Ia juga merupakan petugas yang sudah bergabung sejak 2015. Ia menolak jika PPSU disebut hanya bersantai dan malas-malasan.
"PPSU dikira kerjanya santai-santai, padahal enggak. Awal-awal tuh lebih berat daripada sekarang. Awal pertama itu kita bongkar saluran, itu benar-benar penuh, sampahnya padat. Dulu istilahnya serabutan," katanya.
Saat ditemui CNNIndonesia.com di salah satu jalan wilayah Jakarta Selatan, petugas itu sebenarnya tengah duduk bersama dua rekannya di tepi jalan.
Dari pengakuan petugas, di sekitar tempat mereka duduk itu, ada satu titik yang selalu dijadikan warga sebagai tempat pembuangan sampah.
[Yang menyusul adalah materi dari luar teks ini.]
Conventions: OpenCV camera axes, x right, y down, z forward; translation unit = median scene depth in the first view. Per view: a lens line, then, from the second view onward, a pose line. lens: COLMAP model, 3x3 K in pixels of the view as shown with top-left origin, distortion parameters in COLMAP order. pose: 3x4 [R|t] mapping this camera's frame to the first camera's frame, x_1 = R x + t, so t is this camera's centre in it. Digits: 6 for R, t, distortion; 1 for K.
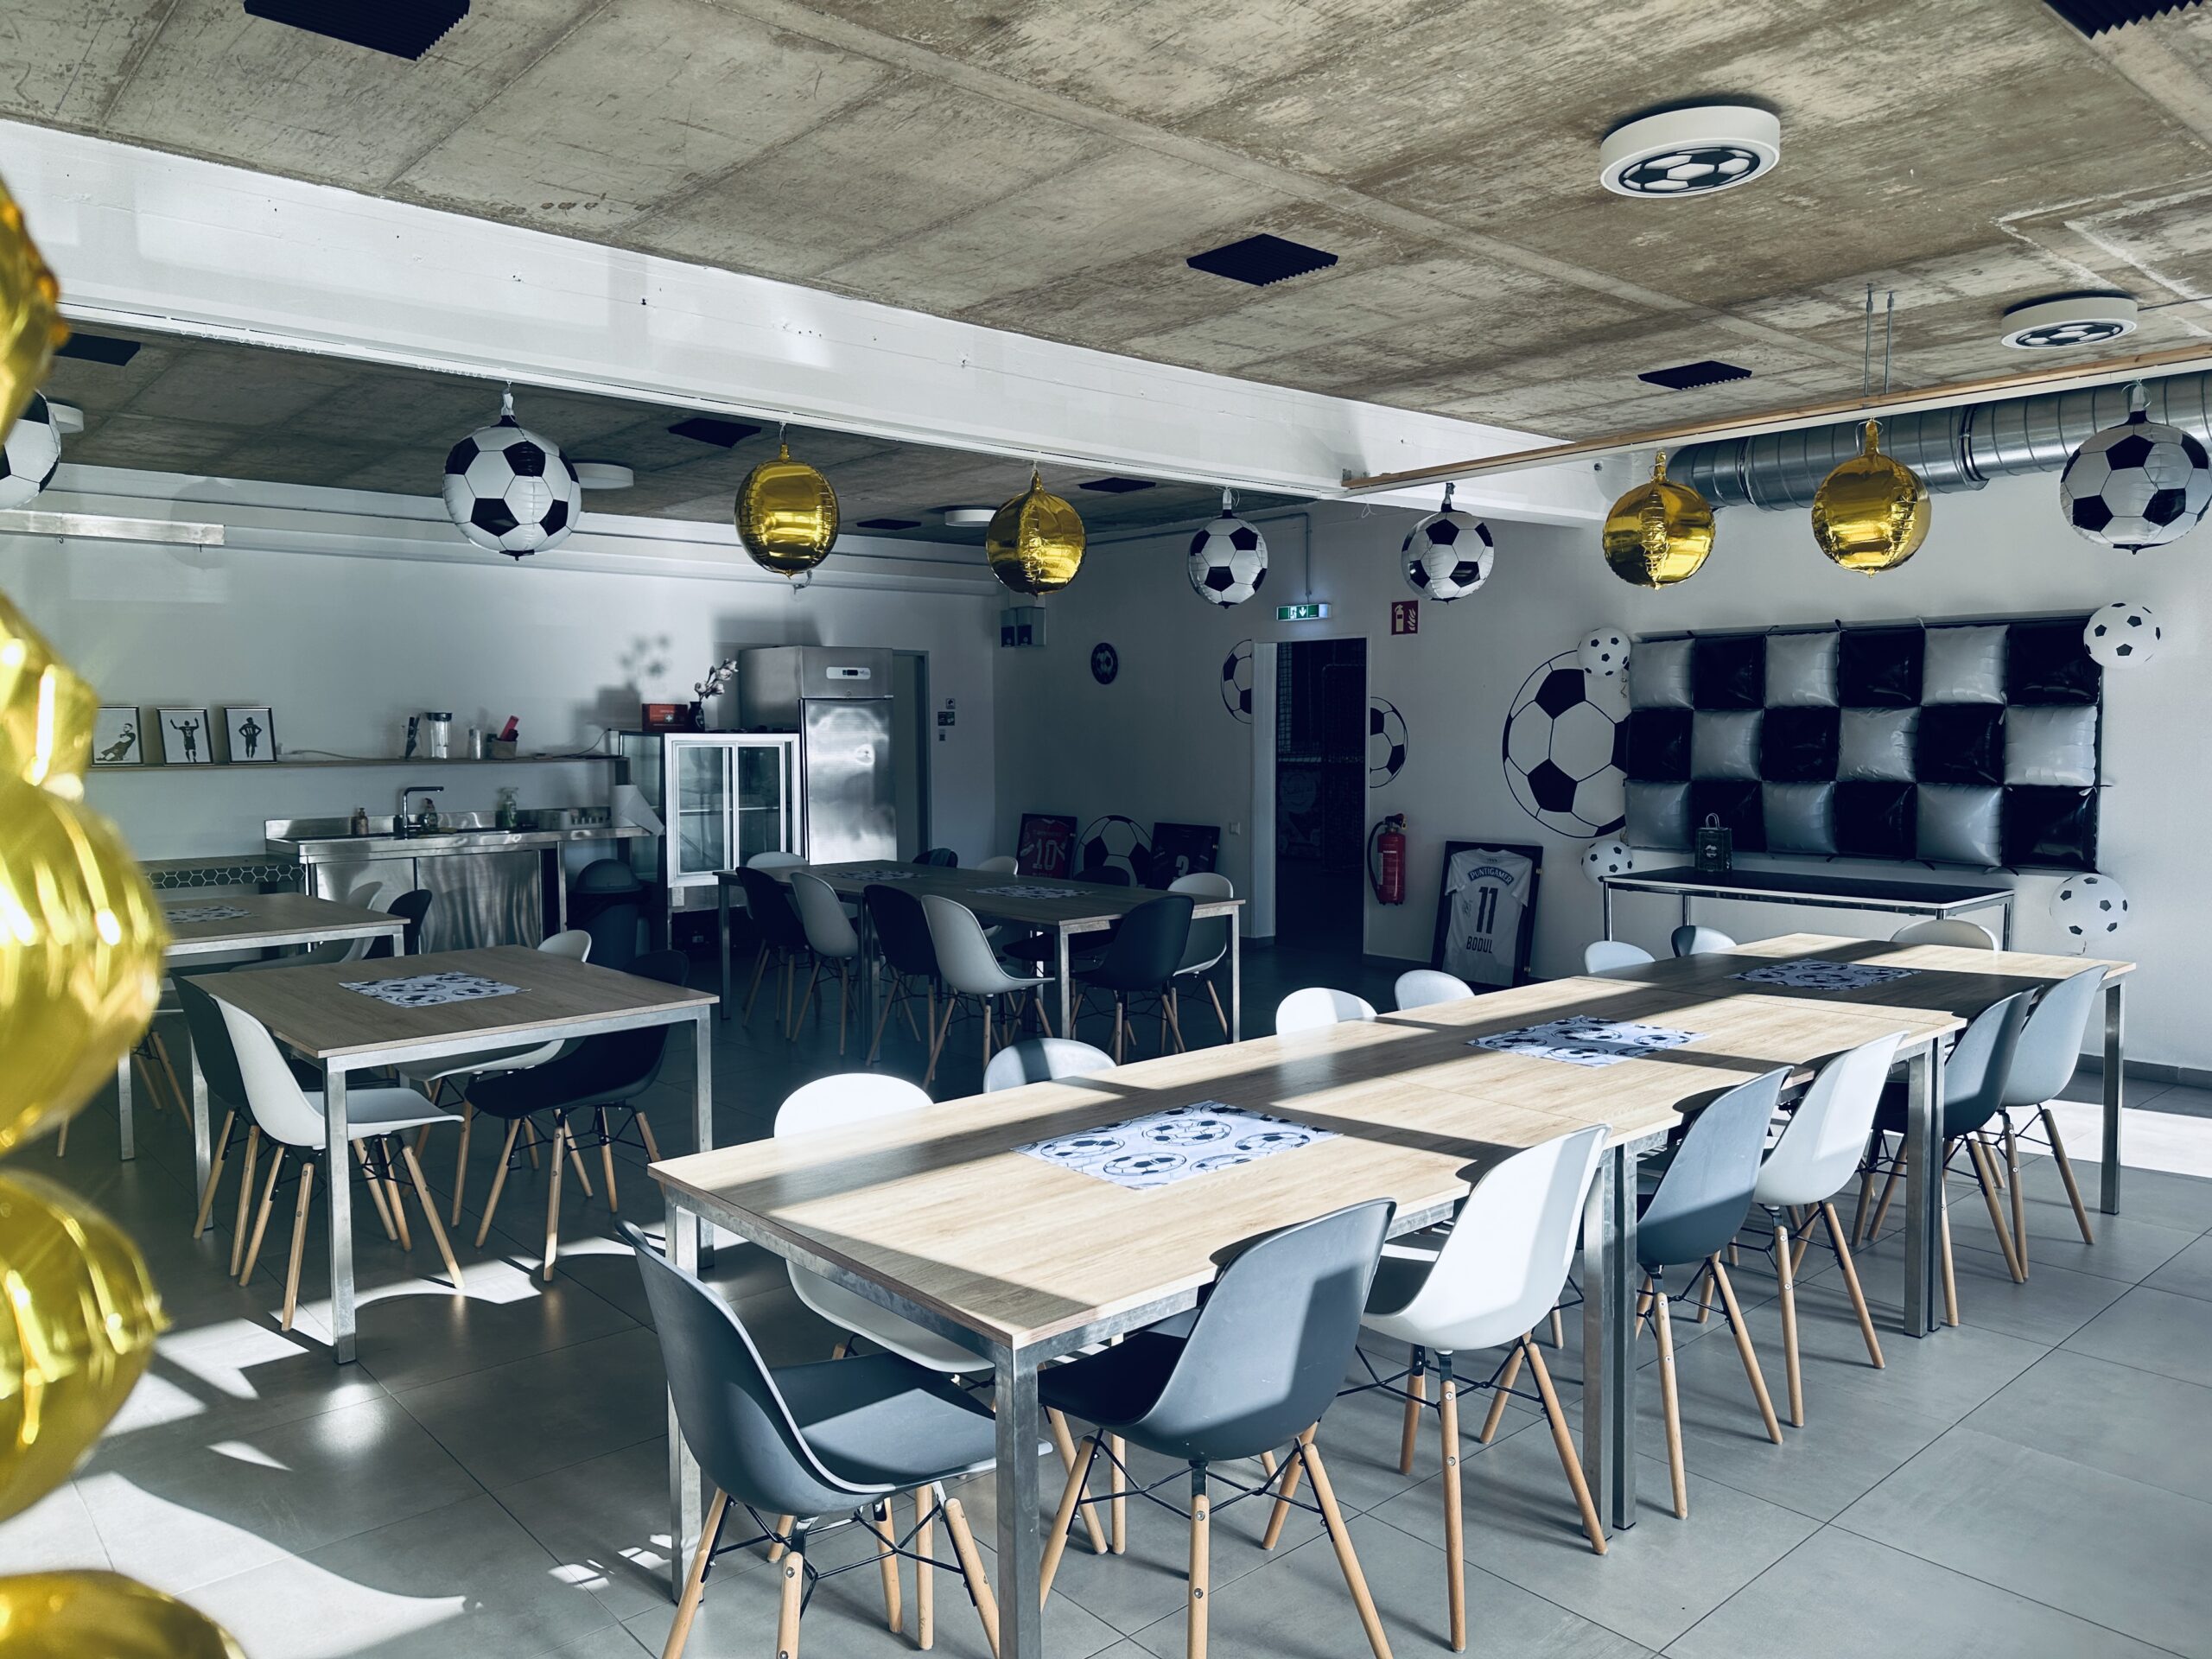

Para petugas berjaga agar tak ada lagi yang membuang sampah di daerah itu.
"Kemaren ada yang ketangkap tiga orang bapak-bapak, buang sampah sembarangan dari daerah lain," kata petugas itu.
Namun petugas itu mengaku ada perbedaan yang dirasakannya selama menjadi PPSU di zaman Ahok dan zaman Anies.
Di zaman Ahok, menurutnya PPSU lebih mendapat perhatian dan dianakemaskan.
Salah satu contohnya, ia menyinggung soal pembayaran gaji, bukan soal nominal, namun soal keterlambatan.
"Dulu gaji tepat waktu, tanggal 1 harus turun kalo sekarang tanggal 5, 2, 3, 4 baru turun. Saya kan ngontrak tiap tanggal berapa harus bayar kontrakan, kalau telat tiga hari, empat hari kan ditanyain yang punya kontrakan," katanya.
"Kalau dulu, PPSU itu anak emasnya Ahok itu," imbuh dia.
Pasukan Oranye Bukan Mesin Pencitraan
Anies Baswedan angkat bicara soal kritik kinerja dan keberadaan petugas PPSU khususnya Pasukan Oranye yang jarang terlihat di Ibu Kota.
"Bukan terlihat atau tidak. Anda harusnya bilang gini, 'Pak Anies Jakartanya kotor atau bersih?'" kata Anies, Minggu (9/10).
Mantan Mendikbud ini menegaskan pasukan oranye bekerja sesuai waktu dan tempat yang dibutuhkan. Dia menegaskan pasukan oranye bukanlah mesin pencitraan.
"Kalau terlihat atau tidak itu kan keterpandangan, ini bukan mesin pencitraan, ini mesin yang bekerja membersihkan. Mereka bekerja di tempat-tempat, di waktu-waktu yang sesuai dengan kebutuhan," ucapnya.
Anies lantas menyindir kepemimpinan sebelumnya yang menurutnya pasukan oranye sengaja ditampilkan untuk sebuah pencitraan.
"Dulu pernah begitu, dipasang di jam-jam yang keliatan, kalau kami tidak. Kami bekerja supaya Jakarta bersih, Jakarta nyaman. Bukan sebagai alat untuk pencitraan ya," tutur Anies.